Express & Star comment: Worst brings out the best in people

By Star Comment | Opinions | Published:

Remember what Caroline Flack said?

The worst situations have brought out the best of people.

"In a world where you can be anything, be kind."

She can hardly have imagined the circumstances in which her dream of a kinder and more compassionate world has been realised. The sick trolls and abusive internet warriors have been demonstrated to be unrepresentative of a vast well of good in humanity.

While some things bring out the worst in people, it seems the worst things bring out the best in people. A deadly global pandemic is a threat to us all, regardless of faith and political ideology, Labour or Conservative, Leave or Remain...

It brings a sort of unity, as everybody is a potential victim.

There has been a surge in the perceived kindness of the nation. Of 2,010 adults questioned as part of a health and wellbeing survey by the Office for National Statistics, 42 per cent believed that Britain was somewhat or very kind before the pandemic, but some 61 per cent believed the country would emerge kinder once the crisis was over.

Half believed Britain would emerge from the pandemic united as a nation. This compared with just one fifth who thought the country was united before the pandemic.

These are just figures, and figures arrived at during the present crisis. People are not talking about the things which divide us at the moment. There's not the tribalism of football, and the Brexit trade talks have not rated much attention. Tens of thousands of deaths cast a long shadow.

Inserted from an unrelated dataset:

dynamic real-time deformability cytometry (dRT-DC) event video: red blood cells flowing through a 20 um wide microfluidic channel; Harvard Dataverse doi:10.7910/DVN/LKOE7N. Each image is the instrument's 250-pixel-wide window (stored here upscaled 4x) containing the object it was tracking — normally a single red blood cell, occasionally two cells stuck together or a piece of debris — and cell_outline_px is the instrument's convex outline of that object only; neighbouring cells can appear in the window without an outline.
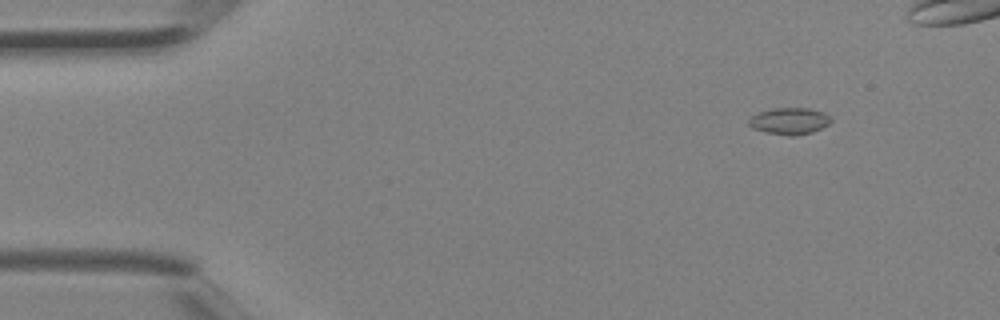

It may prove optimistic to believe that the current benign mood will endure. We are in a war, and in wars people act and think differently, and have different priorities. But some time down the line we shall have the peace, and those things which seem of lesser importance now will assume greater importance.

Nevertheless, the last few months have proven what is possible. A new spirit of neighbourliness will surely not simply evaporate.

Once it's over there will be things to argue about again – a freedom to argue, if you like – but it will be sad if the good things which have arisen from our collective response to this terrible disease are not cherished and held on to.